First, even though the EIA is, in fact, forecasting rising oil prices, they may still be underestimating just how fast they’ll go up. Their forecast for 2011 puts oil prices at $83 per barrel for the year, but NYMEX oil futures are already running at $92. We’ll see how the rest of the year shakes out, but so far EIA is still lowballing it.
But second—and more importantly—if this chart shows anything, it’s that the future is really, really hard to predict. I’ve singled out EIA here, but they had good company. Virtually all “respected” oil forecasters, both in the public sector and in private firms, domestic and international, were making the same mistakes: assuming that the future would look more or less like the very recent past. None of them were stupid people. But despite all the money on the line, and all the intelligence and economic tools at the analysts’ disposal, they still made a hash of it.
So perhaps the real lesson is that even though today’s long-term economic forecasters aren’t a whole lot better than yesterday’s fortune-tellers and tea-leaf readers, we’re in denial about our complete inability to predict the future. EIA’s proven time and again that it doesn’t do a particularly good job of forecasting oil prices, but it still keeps plugging away—and people keep reading about, and acting on, their predictions.
Our particularly troublesome result is that we prepare for what the experts think are the “most likely” outcomes—which, in 2004, meant that our children would be able buy a barrel of oil for $35—rather than for the full range of possible outcomes. So when the “most likely” outcome doesn’t come to pass, as it so rarely does, we all get caught flatfooted.
So perhaps we’d be better off if we simply didn’t rely on these sorts of predictions about the future at all.
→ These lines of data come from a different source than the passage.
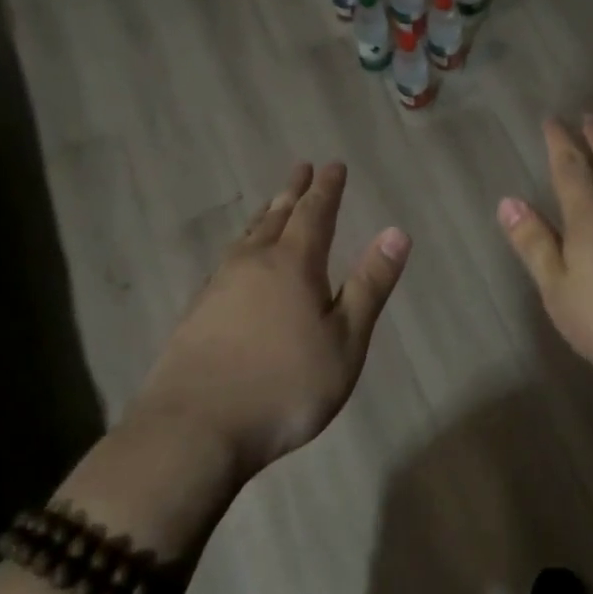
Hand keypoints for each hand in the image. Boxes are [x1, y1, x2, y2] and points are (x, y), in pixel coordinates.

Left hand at [127, 161, 409, 479]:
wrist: (195, 428)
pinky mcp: (197, 311)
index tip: (333, 165)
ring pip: (247, 237)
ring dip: (265, 215)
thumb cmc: (285, 386)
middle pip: (276, 216)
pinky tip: (237, 261)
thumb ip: (369, 285)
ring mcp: (219, 285)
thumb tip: (397, 231)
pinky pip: (227, 261)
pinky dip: (242, 247)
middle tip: (301, 169)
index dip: (327, 188)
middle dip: (293, 192)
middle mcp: (253, 263)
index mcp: (293, 264)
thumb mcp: (345, 340)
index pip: (315, 213)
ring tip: (273, 205)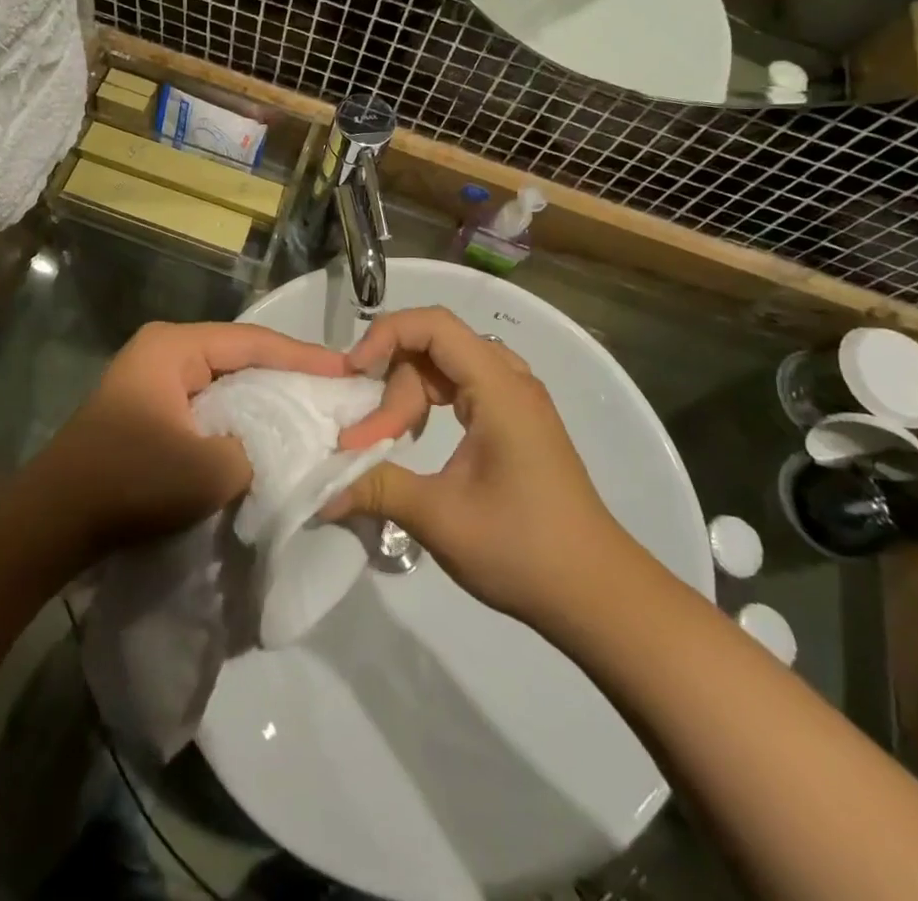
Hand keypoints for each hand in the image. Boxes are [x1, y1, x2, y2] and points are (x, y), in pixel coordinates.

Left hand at [39, 321, 347, 554]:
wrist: (53, 522)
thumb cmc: (131, 482)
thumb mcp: (210, 469)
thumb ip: (260, 448)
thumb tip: (284, 444)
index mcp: (173, 347)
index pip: (252, 341)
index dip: (302, 356)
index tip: (346, 369)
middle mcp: (163, 351)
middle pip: (239, 355)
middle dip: (286, 373)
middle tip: (334, 388)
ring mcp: (153, 379)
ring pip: (224, 380)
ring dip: (263, 396)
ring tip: (311, 407)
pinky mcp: (150, 409)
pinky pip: (207, 402)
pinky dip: (238, 414)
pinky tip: (267, 431)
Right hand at [324, 307, 633, 627]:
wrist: (597, 594)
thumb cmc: (523, 548)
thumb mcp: (440, 518)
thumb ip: (376, 488)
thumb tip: (319, 489)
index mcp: (499, 388)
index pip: (433, 324)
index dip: (385, 335)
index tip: (353, 373)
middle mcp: (510, 380)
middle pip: (435, 346)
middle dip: (394, 383)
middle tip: (370, 438)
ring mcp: (516, 399)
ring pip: (446, 366)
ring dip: (409, 392)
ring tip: (388, 436)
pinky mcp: (516, 421)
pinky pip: (462, 386)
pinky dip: (430, 402)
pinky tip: (416, 437)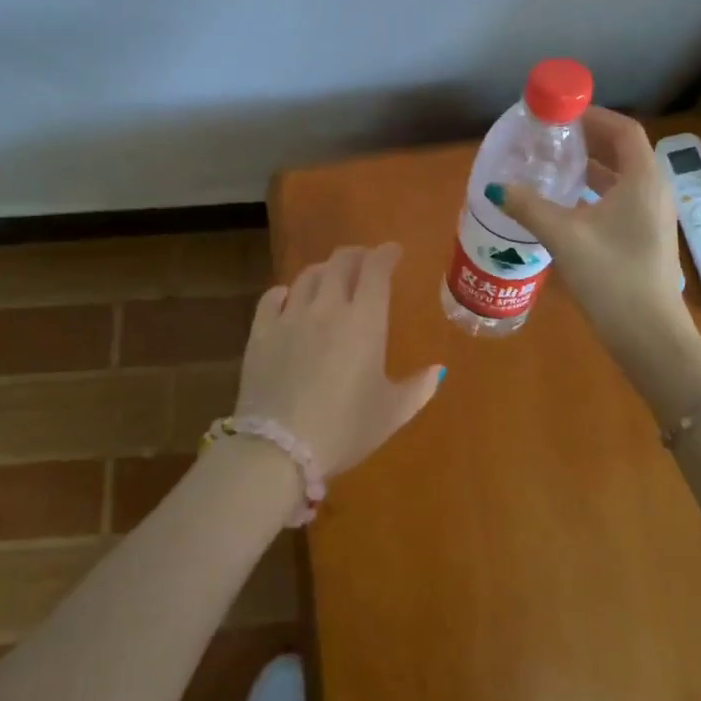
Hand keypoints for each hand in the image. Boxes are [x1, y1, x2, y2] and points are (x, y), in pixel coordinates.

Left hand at [234, 243, 444, 480]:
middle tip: (364, 260)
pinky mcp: (260, 333)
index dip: (385, 254)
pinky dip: (284, 292)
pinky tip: (287, 298)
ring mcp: (290, 317)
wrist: (279, 448)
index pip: (375, 270)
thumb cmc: (344, 429)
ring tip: (329, 277)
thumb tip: (439, 369)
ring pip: (307, 276)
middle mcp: (327, 308)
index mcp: (364, 321)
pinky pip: (271, 298)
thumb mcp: (391, 413)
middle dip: (356, 255)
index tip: (393, 252)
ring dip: (323, 270)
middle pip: (340, 263)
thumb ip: (419, 388)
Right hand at [499, 107, 688, 350]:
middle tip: (552, 138)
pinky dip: (596, 192)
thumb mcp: (563, 237)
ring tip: (554, 167)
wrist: (649, 336)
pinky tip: (568, 206)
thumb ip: (529, 207)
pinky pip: (622, 200)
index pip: (624, 130)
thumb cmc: (611, 277)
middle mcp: (654, 192)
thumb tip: (497, 187)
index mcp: (642, 180)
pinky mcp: (647, 238)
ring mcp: (654, 217)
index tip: (562, 114)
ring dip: (592, 168)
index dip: (595, 116)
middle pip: (624, 151)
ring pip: (622, 178)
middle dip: (589, 140)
Maybe we should just admit that we just don’t know if oil will be $30 per barrel or $300 in 5 years. In a world in which we acknowledge that we don’t know what’s going to happen, we might be more eager to look forpolicies that can’t go wrong: ones that will function just as well in a world of high oil prices as with low oil prices. I’d argue that putting a price on carbon now is just such a policy: it would help prepare us for a future in which prices oil prices are much higher than they are today. And if oil miraculously gets cheap again—well, heck, we’ll at least have a more energy efficient economy—which is a good thing, no matter what the price of energy is.